TOKYO 90s : Celebrity Portraits
My career as a photographer was kickstarted after I landed in Tokyo in late 1991. This was well before the days of digital photography. I was largely self taught and had become entranced by the magic of the darkroom. What I lacked in experience I made up for in gusto. With in a year of landing I was fortunate enough to be shooting portraits for major magazines.
It would continue for the next five years, until I left Japan to start a family in the West. All these years later I look back on this period as being seminal to my career. There was something special about it - my innocence and the simplicity and honesty of the engagement with the magazine editors and subjects. I didn’t know how good I had it!
Though I would continue to shoot portraits of leading figures in business, politics and the arts in the following decades, these portraits shot during my Tokyo years stand out for me as being the most distinctive. The subjects, visiting Japan to promote their movie or album, were mostly happy to connect with a native English speaker and that resulted in a trust and empathy between the two of us. For the most part we were outsiders in a foreign culture, and as such free from its many strictures. It was unpretentious and uncomplicated.
The other part of the alchemy was the use of analogue film ... having to load and reload the camera allowed me to take time out to chat with the subject while doing so.
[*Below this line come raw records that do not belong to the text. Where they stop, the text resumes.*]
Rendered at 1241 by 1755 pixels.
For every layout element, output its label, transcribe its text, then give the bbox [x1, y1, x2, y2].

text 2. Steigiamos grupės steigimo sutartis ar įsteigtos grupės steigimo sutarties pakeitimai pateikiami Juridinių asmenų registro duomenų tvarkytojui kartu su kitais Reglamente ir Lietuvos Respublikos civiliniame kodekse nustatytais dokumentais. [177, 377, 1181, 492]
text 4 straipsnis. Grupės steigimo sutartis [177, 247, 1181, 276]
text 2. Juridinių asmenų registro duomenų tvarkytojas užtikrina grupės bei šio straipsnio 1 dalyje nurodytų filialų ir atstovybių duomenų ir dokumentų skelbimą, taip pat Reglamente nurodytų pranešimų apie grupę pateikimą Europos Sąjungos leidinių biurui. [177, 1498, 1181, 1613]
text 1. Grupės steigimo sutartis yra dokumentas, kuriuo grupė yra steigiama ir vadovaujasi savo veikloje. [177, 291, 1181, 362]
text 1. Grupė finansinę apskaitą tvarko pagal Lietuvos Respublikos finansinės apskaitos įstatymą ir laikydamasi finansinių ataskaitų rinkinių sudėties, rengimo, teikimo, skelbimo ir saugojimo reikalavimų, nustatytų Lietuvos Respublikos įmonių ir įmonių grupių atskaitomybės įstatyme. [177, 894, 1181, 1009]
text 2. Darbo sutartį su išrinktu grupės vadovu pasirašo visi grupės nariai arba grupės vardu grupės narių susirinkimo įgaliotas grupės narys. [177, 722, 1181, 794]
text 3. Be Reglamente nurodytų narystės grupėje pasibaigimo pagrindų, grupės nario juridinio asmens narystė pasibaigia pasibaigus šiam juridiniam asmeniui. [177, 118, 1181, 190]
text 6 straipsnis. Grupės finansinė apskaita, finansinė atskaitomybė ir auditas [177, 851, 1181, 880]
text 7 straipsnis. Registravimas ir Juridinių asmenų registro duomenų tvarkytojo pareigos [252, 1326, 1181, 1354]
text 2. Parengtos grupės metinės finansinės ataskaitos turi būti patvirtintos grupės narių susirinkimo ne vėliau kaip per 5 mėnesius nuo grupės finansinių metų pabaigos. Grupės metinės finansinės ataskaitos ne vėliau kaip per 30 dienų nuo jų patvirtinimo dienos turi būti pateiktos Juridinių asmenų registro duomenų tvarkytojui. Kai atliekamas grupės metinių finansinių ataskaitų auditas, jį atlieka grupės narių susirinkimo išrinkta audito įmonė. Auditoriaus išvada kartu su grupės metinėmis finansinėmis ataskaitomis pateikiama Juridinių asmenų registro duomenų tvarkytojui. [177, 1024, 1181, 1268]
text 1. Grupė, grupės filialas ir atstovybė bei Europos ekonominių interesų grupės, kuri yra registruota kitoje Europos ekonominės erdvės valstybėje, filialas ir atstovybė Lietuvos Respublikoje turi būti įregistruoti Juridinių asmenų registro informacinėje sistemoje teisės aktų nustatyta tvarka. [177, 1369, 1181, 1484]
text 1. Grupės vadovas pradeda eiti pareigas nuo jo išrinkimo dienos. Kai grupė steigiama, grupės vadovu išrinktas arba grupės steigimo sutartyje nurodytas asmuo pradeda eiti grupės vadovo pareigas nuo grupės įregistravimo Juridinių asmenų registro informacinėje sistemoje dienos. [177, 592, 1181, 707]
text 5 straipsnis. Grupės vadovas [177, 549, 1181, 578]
Though time was always limited, there wasn't the seemingly limitless shooting as conducted with the new digital cameras - using film it seemed you were infinitely more astute at capturing the exact moment as opposed to covering yourself by overshooting with a digital camera.
With portraits, you’re in the subjects life for a matter of minutes. It’s your job to connect with them, to built an empathy so as to capture a truth by peeling away at least a few layers of onion skin from the facade. As a gig I cherished it, it had nothing to do with the persons fame or notoriety, this was my great passion.